Serafini & Vidotto "Il Rosso Dell’Abazia," 1999

Today’s post is about the 1999 Serafini & Vidotto “Il Rosso Dell’Abazia,” but begins with a long digression.

Only one wine has ever brought me to tears. It is unfortunately not eligible for this forum due to its extraordinary price ($350-400 retail), but I name it now to establish my benchmark for truly great wine: the 2004 “Astralis,” the flagship Syrah from the Clarenden Hills collection. At first whiff it was the wine that will always haunt me, setting the bar for every wine I’ve tasted since. Huge, dark, brooding, pungent, rich – but it was an infant! Even then, I knew that the 2004 Astralis was a wine that would not be ready to drink until 15-20 years later; it is still barely approachable now. L’Enfant terrible. Shockingly good.

Which brings me to the focus of today’s post: the 1999 Serafini & Vidotto “Il Rosso Dell’Abazia.” It has nothing in common with “Astralis,” not on the surface. “Astralis” is fermented from Syrah; this wine is made using Cabernet Sauvignon, Merlot, and Cabernet Franc, a Bordeaux blend. Clarendon Hills is located 25 miles south of Adelaide, and northeast from the McLaren Vale in southern Australia; Serafini & Vidotto have their vineyards in Montello, a hilly area on the right bank of the Piave river in Treviso, a sub-region within Veneto (see photo).

“Astralis” is an ultra-boutique wine, a world-class luxury item made in a truly New World style. “Il Rosso Dell’Abazia,” on the other hand, is an exemplar of Cabernet Sauvignon in its Italian expression, but following the vinification philosophy and techniques of the great French makers. What do these wines share, what intangible quality? Easy: greatness. Why wax eloquent? It is greatness.

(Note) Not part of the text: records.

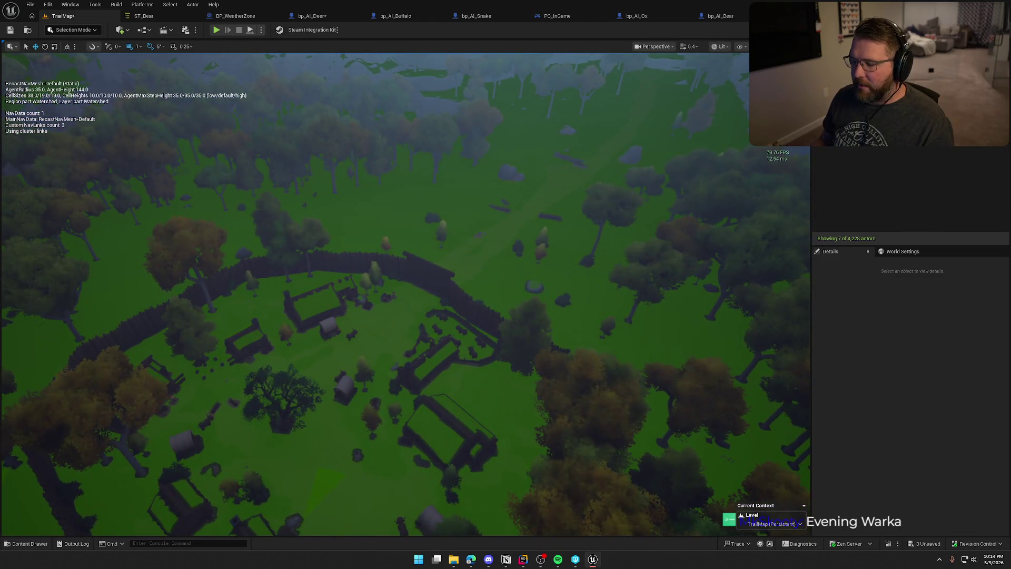
scroll(405, 294, "up", 8)
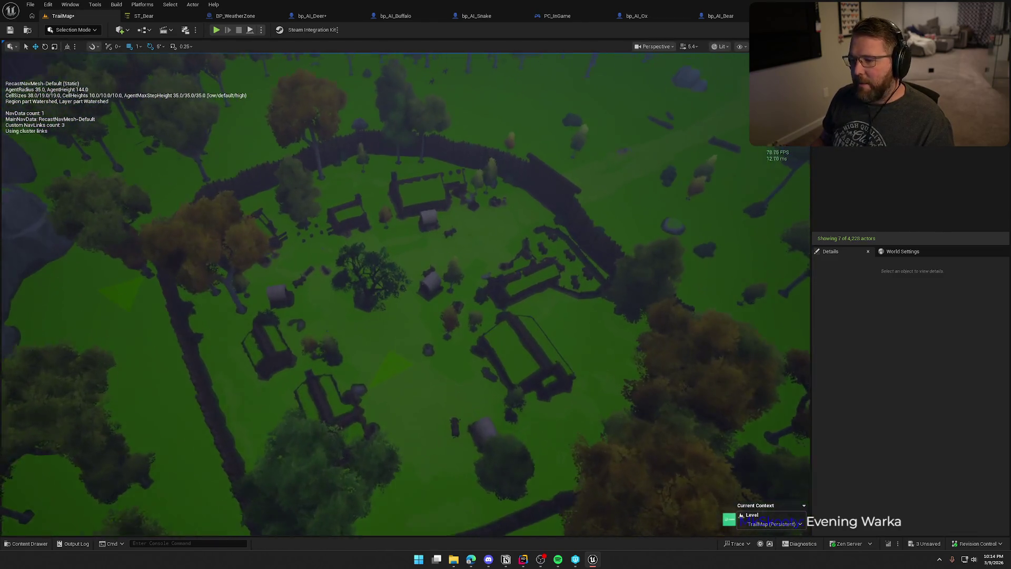
scroll(478, 268, "up", 10)
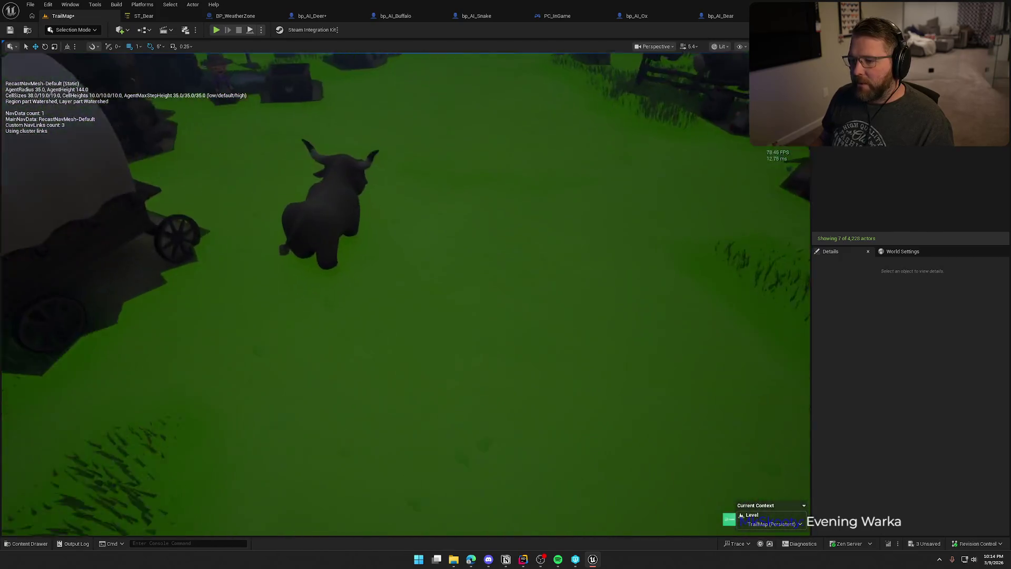
key("p")
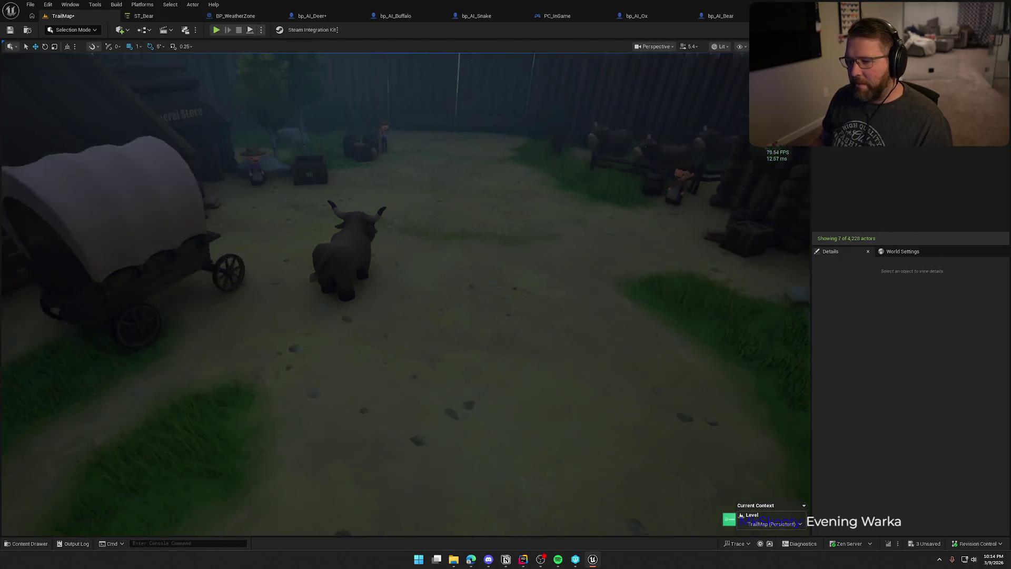
scroll(474, 252, "down", 5)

I opened the “Il Rosso Dell’Abazia” to celebrate moving to Brooklyn. It was to be paired with prime rib, roasted potatoes, and sauteed mushrooms, the first meal made in our new kitchen. If wine and food pairing could be considered a tango, this wine was definitely the leader. Textbook blood orange fading to pale rose-brown at the rim in the glass. On the nose, the first pour offered devious aromas, almost all secondary: rose petals, waterlilies, tar, olives, hung meats, and hints of dark fruit. In the mouth, “Il Rosso Dell’Abazia” felt like velvet. Over a decade of bottle-aging softened the tannins beautifully, giving it one of the finest textures of any wine I have tasted since “Astralis.” More dark fruit in the mouth, along with tobacco and a definite touch of balsamic spice. Long finish, echoing the completely even and balanced experience this wine provides. It touches greatness.

Normally a bottle retails for $80, but I found some for $16 at wholesale. Buying another half-case today. I do not think it will last another year, having just peaked, so find this wine immediately. Pairs with roast game of any kind, simpler fare; let the wine lead you.